McKenna, a Republican and state attorney general, repeatedly jabbed Inslee, saying the Democratic ex-congressman "has gotten so used to the same falsehoods that he has started to believe it."

He also implied that Inslee is misleading voters about his tax policy — that he won't raise taxes and he called Inslee's "green" jobs plan a "Solyndra-style economic policy," a reference to the solar company supported by President Obama that recently went bankrupt and has become a Republican talking point.

Inslee was less feisty and often on the defensive in the debate on the campus of Washington State University-Vancouver.

The debate, the second of the gubernatorial race, came three weeks after Inslee narrowly bested McKenna in the primary election.
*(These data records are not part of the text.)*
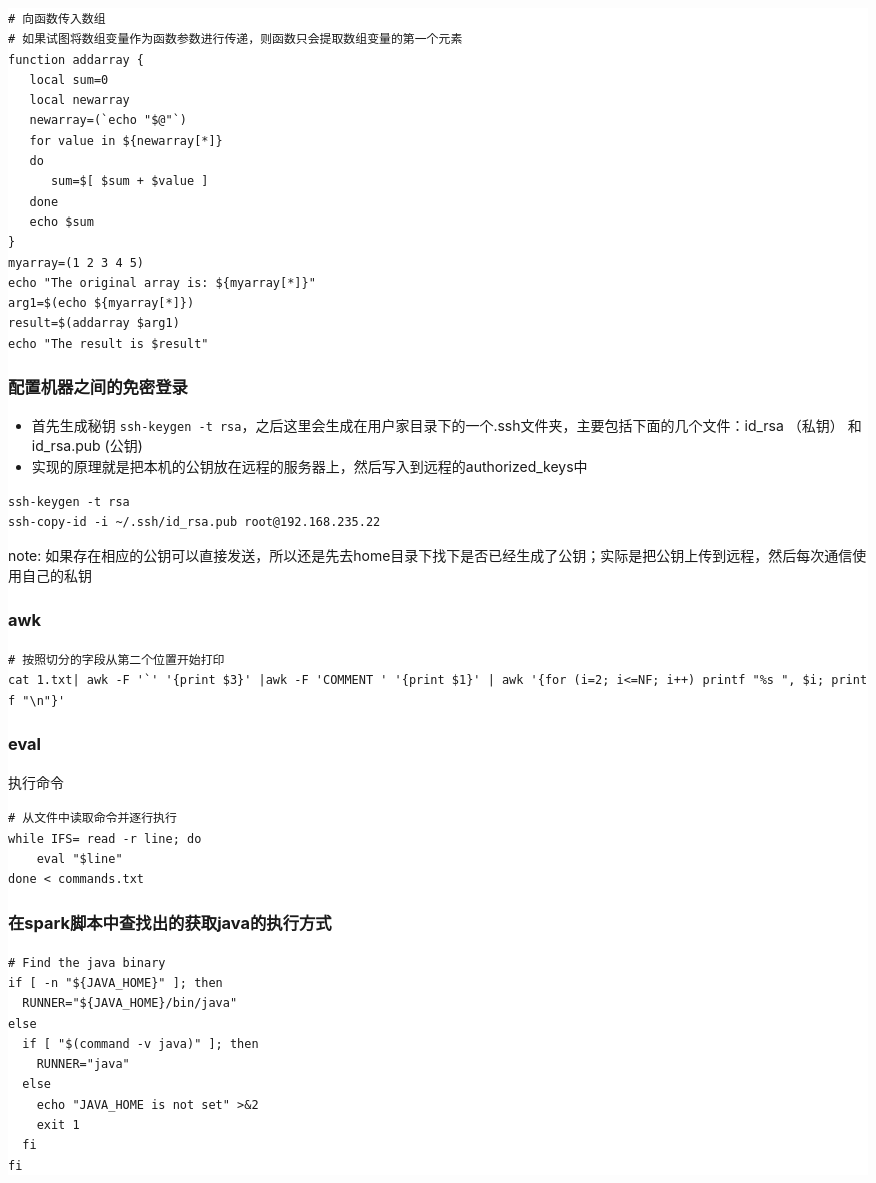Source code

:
 ```shell
# 向函数传入数组
# 如果试图将数组变量作为函数参数进行传递，则函数只会提取数组变量的第一个元素
function addarray {
   local sum=0
   local newarray
   newarray=(`echo "$@"`)
   for value in ${newarray[*]}
   do
      sum=$[ $sum + $value ]
   done
   echo $sum
}
myarray=(1 2 3 4 5)
echo "The original array is: ${myarray[*]}"
arg1=$(echo ${myarray[*]})
result=$(addarray $arg1)
echo "The result is $result"
```

### 配置机器之间的免密登录
- 首先生成秘钥 ``` ssh-keygen -t rsa ```，之后这里会生成在用户家目录下的一个.ssh文件夹，主要包括下面的几个文件：id_rsa （私钥） 和  id_rsa.pub (公钥)
- 实现的原理就是把本机的公钥放在远程的服务器上，然后写入到远程的authorized_keys中
```shell
ssh-keygen -t rsa 
ssh-copy-id -i ~/.ssh/id_rsa.pub root@192.168.235.22
```
note: 如果存在相应的公钥可以直接发送，所以还是先去home目录下找下是否已经生成了公钥；实际是把公钥上传到远程，然后每次通信使用自己的私钥


### awk
```
# 按照切分的字段从第二个位置开始打印
cat 1.txt| awk -F '`' '{print $3}' |awk -F 'COMMENT ' '{print $1}' | awk '{for (i=2; i<=NF; i++) printf "%s ", $i; printf "\n"}'
```

### eval
执行命令
```
# 从文件中读取命令并逐行执行
while IFS= read -r line; do
    eval "$line"
done < commands.txt
```

### 在spark脚本中查找出的获取java的执行方式
```shell
# Find the java binary
if [ -n "${JAVA_HOME}" ]; then
  RUNNER="${JAVA_HOME}/bin/java"
else
  if [ "$(command -v java)" ]; then
    RUNNER="java"
  else
    echo "JAVA_HOME is not set" >&2
    exit 1
  fi
fi
```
Among the contrasts between the candidates was Medicaid policies. Inslee said he would accept money from the federal government to expand the program under the Obama's Affordable Care Act, something McKenna termed the "wrong vision."

"The idea that our vision that one in three would be eligible for Medicaid, I think is the wrong vision for our state," said McKenna, who said, however, that he may be open to accepting some of the expansion.

In other issues, Inslee said he will push for light rail on the new Columbia River Crossing, when it is built, while McKenna said he wasn't sure voters wanted it. Instead, McKenna stressed that the federal government needs to pay more for the project.

Currently Washington, Oregon and the federal government are each to pay a third of the cost.

One area in which there was no disagreement was taxes. Both candidates said they would not push for any new taxes if elected.

But McKenna said he was suspicious of Inslee's use of the present tense in the phrase "I am not proposing taxes," saying that Inslee could very well do just that in the future, once he's elected.

Inslee quickly clarified that he will not support new taxes in the future.

"Let's get rid of that red herring right now," he said.

Throughout the debate, each candidate tried to blame the other for the state government's budget trouble.

"You can choose the same tired old path that we've been following for the past 28 years," said McKenna, referring to the fact that a Republican governor has not been elected in seven cycles, "or you can choose a new direction."

But Inslee said it is McKenna who has been in Olympia for the past seven years, as attorney general, and he, Inslee, could shake it up.

Specifically, he said he would implement common-sense fixes and "lean management practices" used by private companies such as Boeing.

McKenna said he would institute tax and regulatory relief. He said Inslee's emphasis on encouraging clean-energy jobs entailed picking winners and losers.

"We are not picking winners, except for Washington," Inslee retorted.

Both candidates said they would push for more funding for K-12 and higher education.

In discussion of health care, an awkward moment arose when Inslee spoke about his plan. He mentioned that most people know someone who has had breast cancer.

McKenna, whose late mother had breast cancer, said he "deeply resents politicizing that," prompting Inslee to say that he knows McKenna is a good son.

The debate ended on a light note, as moderator Brian Wood of Portland's KATU television station asked a series of questions about topics such as food preferences (Inslee likes clams; McKenna prefers mussels).

The candidates have two more debates scheduled in October: one in Yakima and one in Seattle sponsored by The Seattle Times and KING-TV.